Now, Rust doesn't actually provide the consume memory ordering, but I believe that this would work in C++. If you're not familiar with it, then you can read more about the consume ordering here.

3 Likes

That was the point of my question: Do I have to provide such synchronization between things inside the mutex and outside of the mutex myself ("manually").

In C, I don't have to do it, because mutexes don't "carry" data. Thus it's clear they synchronize all memory access. But in Rust, this is a different story (in theory), even though in practice Rust will perform such synchronization (yet it might not be clearly documented).

See documentation of std::sync::Mutex:

A mutual exclusion primitive useful for protecting shared data

This mutex will block threads waiting for the lock to become available. The mutex can be created via a new constructor. Each mutex has a type parameter which represents the data that it is protecting. The data can only be accessed through the RAII guards returned from lock and try_lock, which guarantees that the data is only ever accessed when the mutex is locked.

It doesn't say that any access to data outside the Mutex is synchronized, does it? It also doesn't say that the shared data doesn't need to be T but could be any data elsewhere in memory.

So if this is a problem, it's an entirely hypothetical one (for now), and I can rely on mutexes synchronizing memory access of the "outside" memory too.

Thanks for pointing me to it. The source reveals that while the problem seems easy, implementation is not trivial. Using a minimum alignment (here) and the least significant bits of a pointer as extra data is an interesting trick to store more than one value in the atomic. I think Ruby also uses the trick of storing extra data in an (aligned) pointer.

Yes, though the Rust std::sync::Mutex is differently from a mutex in C as it specifies the data (type) it protects. So a Rust mutex could operate differently, depending on the promises made in the API (which might be not entirely clear).

Interestingly, lock_api::Mutex uses a RawMutex which doesn't specify the data (type) it protects. So using lock_api, it wouldn't be possible to construct such an (unusual) "mutex".

Well, the question is what does "mutex" imply. To me it's "mutually exclusive access". The wording doesn't say anything about synchronization of other memory. But I understand now that in practice every mutex does synchronize it. (At least it's reasonable to rely on that, though I think maybe documentation formally not exhaustive in that matter yet?)

It doesn't work for all data types, but a Mutex<T> where T: std::any::Any implementation could branch if the T is a u8, I guess, and use an AtomicI16 in that case as a backend. (I know this is rather hypothetical.)

Yes, I have seen the consume memory order (and dependency tracking) in the C++ specification. But it also says:

Note that currently (2/2015) no known production compilers track dependency chains: consume operations are lifted to acquire operations.

The specification of release-consume ordering is being revised, and the use of memory_order_consume is temporarily discouraged. (since C++17)
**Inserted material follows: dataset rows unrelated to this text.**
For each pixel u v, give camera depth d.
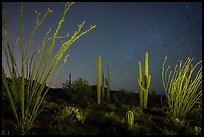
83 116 5.29
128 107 7.06
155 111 6.67
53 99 8.25
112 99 10.03
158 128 5.04
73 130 4.56
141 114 6.05
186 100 5.98
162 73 6.17
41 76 4.36
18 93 4.33
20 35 4.12
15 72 4.25
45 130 4.41
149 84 7.72
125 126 4.90
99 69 8.34
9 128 4.30
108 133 4.62
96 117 5.61
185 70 5.93
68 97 9.46
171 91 6.07
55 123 4.79
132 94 10.75
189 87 5.96
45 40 4.27
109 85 9.70
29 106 4.42
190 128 4.85
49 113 5.39
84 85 10.54
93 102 8.57
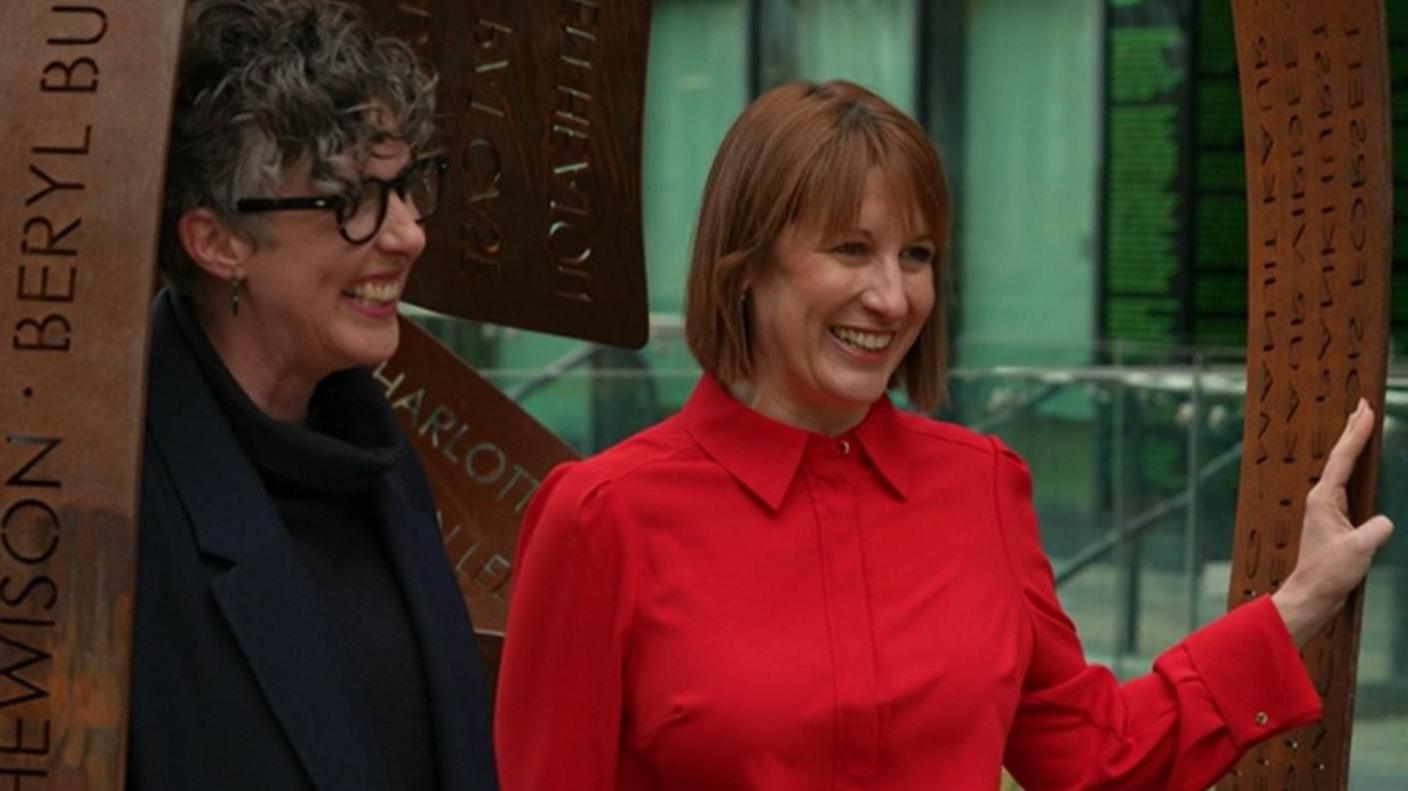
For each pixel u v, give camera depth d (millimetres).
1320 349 3727
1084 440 9445
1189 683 3615
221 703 2596
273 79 2596
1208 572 9086
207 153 2604
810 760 3332
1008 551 3531
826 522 3420
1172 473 9203
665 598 3369
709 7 15266
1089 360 10703
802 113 3369
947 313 3545
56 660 2406
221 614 2611
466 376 4891
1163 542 9211
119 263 2396
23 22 2424
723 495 3414
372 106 2639
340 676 2658
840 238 3354
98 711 2404
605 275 4762
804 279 3367
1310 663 3752
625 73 4730
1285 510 3787
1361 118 3650
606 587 3391
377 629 2785
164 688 2598
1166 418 9227
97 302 2400
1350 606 3662
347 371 2848
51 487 2404
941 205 3408
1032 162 14250
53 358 2404
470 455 4859
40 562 2406
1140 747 3598
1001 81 14336
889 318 3363
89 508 2400
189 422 2664
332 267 2656
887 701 3342
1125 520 9312
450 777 2775
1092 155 14000
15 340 2410
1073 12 14023
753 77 15094
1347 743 3691
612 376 10141
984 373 9703
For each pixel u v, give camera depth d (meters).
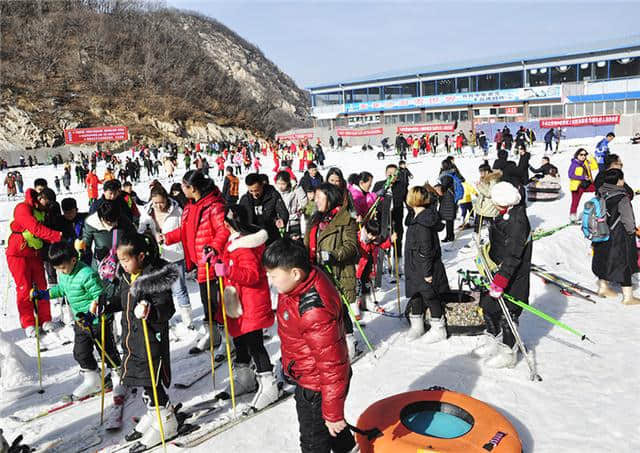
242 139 84.44
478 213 8.62
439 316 5.84
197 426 4.33
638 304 6.95
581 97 48.41
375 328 6.43
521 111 53.84
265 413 4.50
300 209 8.80
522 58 53.34
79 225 7.14
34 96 72.50
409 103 61.84
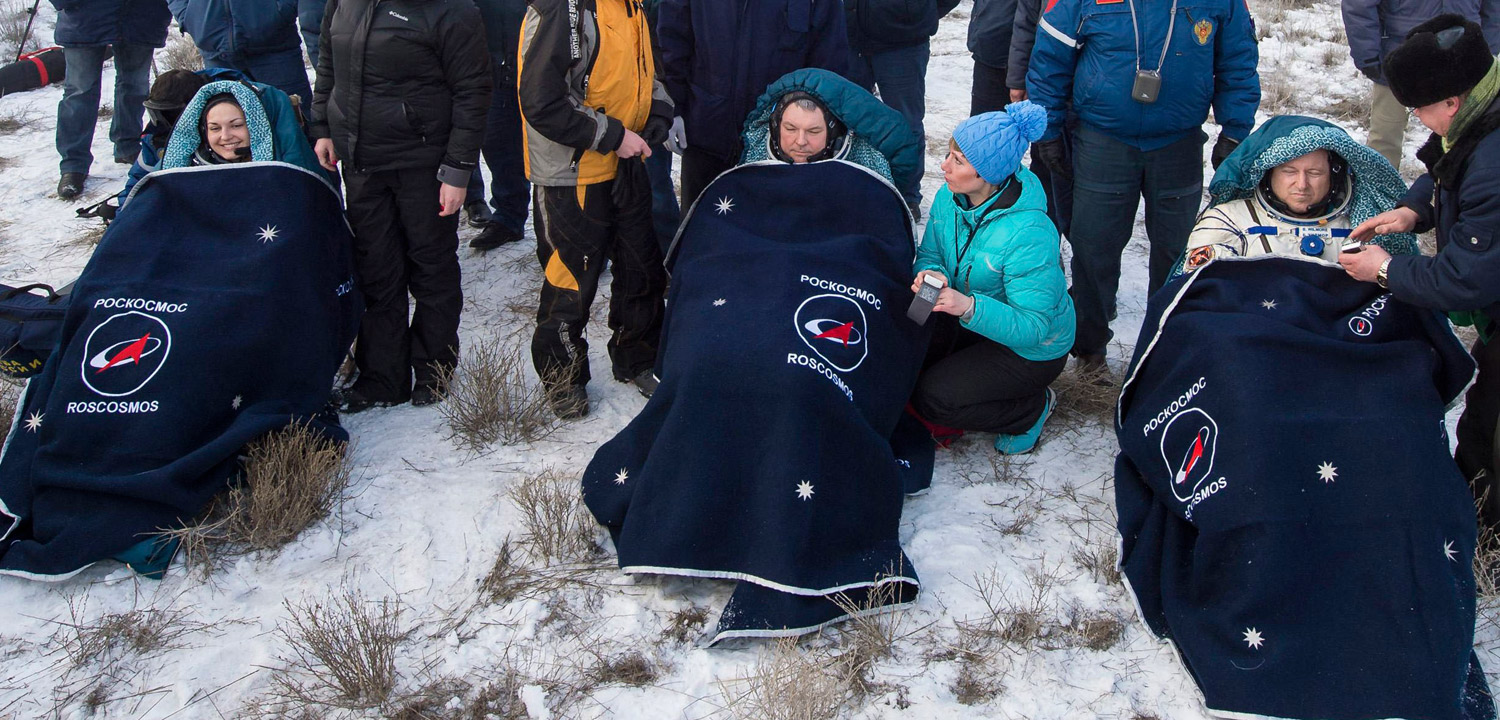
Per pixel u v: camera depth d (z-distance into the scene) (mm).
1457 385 3238
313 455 3740
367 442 4156
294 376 3926
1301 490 2988
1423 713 2736
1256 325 3258
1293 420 3068
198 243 3893
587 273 4078
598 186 3939
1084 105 4145
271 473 3604
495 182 5668
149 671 3111
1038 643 3186
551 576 3451
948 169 3701
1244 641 2936
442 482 3922
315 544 3604
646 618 3279
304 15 5699
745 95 4258
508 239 5852
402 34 3760
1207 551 3092
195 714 2971
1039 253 3680
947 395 3893
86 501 3473
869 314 3623
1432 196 3346
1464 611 2859
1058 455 4074
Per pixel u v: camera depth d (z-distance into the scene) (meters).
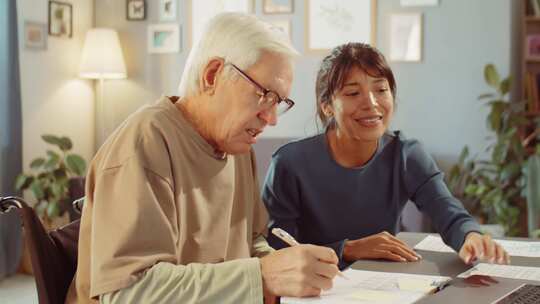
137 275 1.25
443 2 5.11
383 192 2.08
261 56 1.38
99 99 5.85
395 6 5.21
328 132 2.09
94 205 1.31
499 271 1.70
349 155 2.05
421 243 2.05
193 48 1.46
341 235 2.09
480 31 5.05
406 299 1.44
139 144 1.35
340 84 1.96
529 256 1.87
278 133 5.46
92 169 1.40
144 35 5.77
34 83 5.20
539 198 4.46
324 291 1.50
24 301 4.15
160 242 1.30
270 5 5.45
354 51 1.98
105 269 1.25
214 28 1.42
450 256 1.88
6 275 4.71
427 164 2.09
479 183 4.95
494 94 4.95
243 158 1.67
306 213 2.11
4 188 4.74
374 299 1.44
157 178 1.34
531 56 5.16
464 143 5.12
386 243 1.88
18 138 4.85
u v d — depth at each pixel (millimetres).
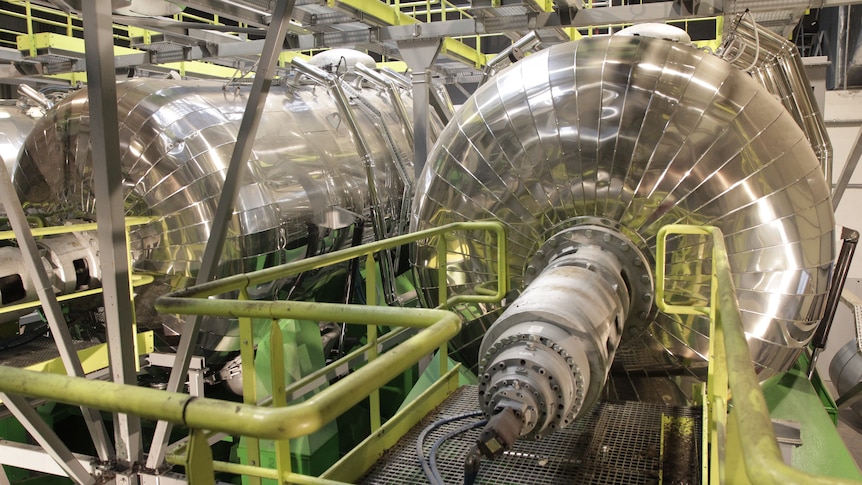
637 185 3648
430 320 1938
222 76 11953
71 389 1525
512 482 3064
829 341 7676
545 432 2586
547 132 3811
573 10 5980
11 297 4074
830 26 9961
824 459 3682
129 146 5098
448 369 4426
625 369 3967
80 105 5168
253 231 5238
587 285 3072
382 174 7465
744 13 5113
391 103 8766
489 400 2604
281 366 2391
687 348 3748
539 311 2748
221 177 5137
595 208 3766
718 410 2406
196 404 1414
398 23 6910
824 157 5512
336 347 6871
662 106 3674
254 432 1359
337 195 6375
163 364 4773
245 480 4770
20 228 3461
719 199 3598
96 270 4516
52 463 3760
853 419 7020
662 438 3404
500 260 3986
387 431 3445
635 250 3615
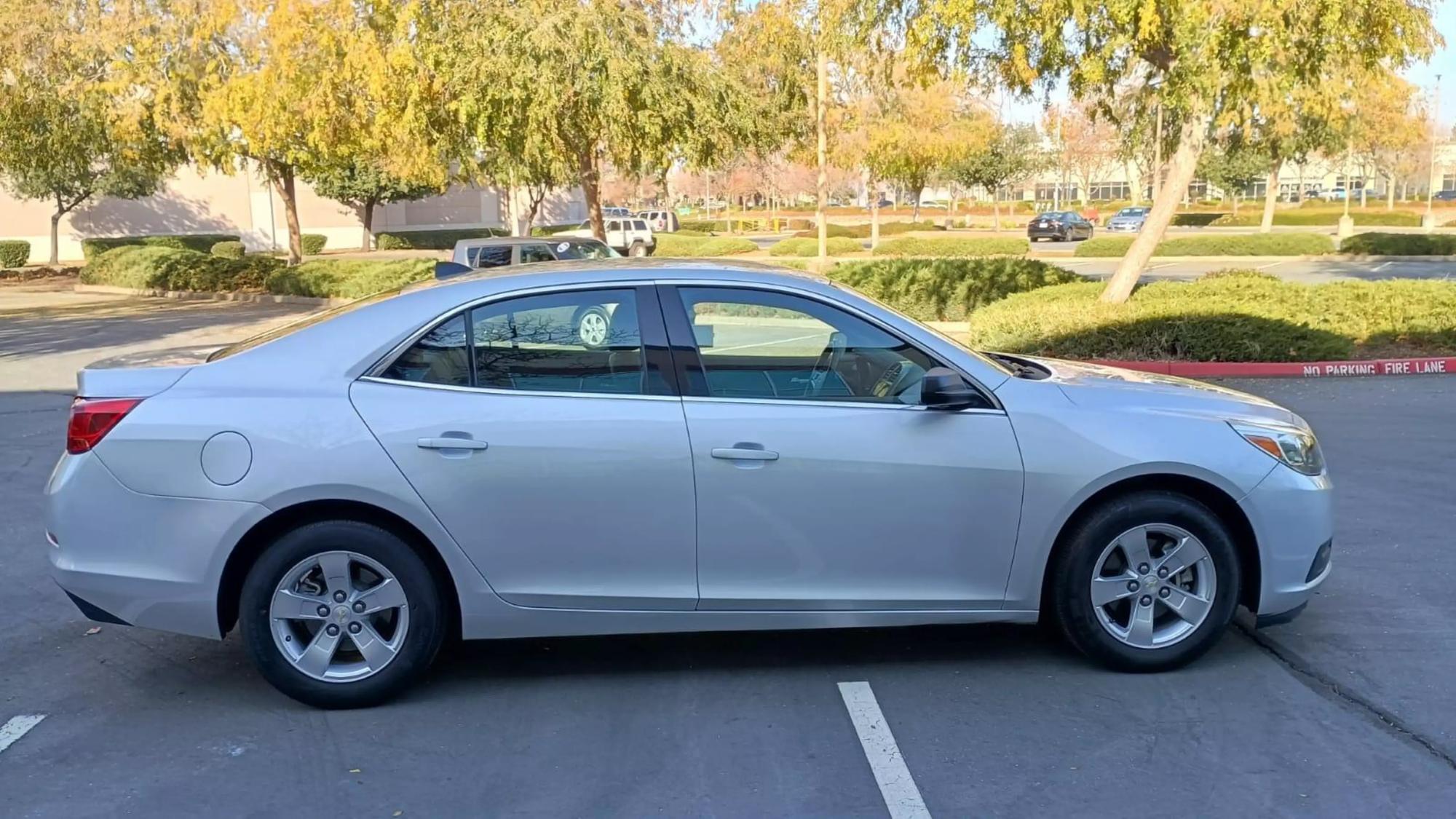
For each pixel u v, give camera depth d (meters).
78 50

It still might be possible in future (in Rust). New atomic orderings might be added to Rust; std::sync::atomic::Ordering is also marked as non-exhaustive.

I agree doing such things would be very dangerous and could lead to unsound code. So maybe it would reasonable to clarify/specify the "memory fence" properties of a std::sync::Mutex in the documentation, such that these things are ruled out/forbidden? Again, this is a pretty hypothetical problem, I guess.

1 Like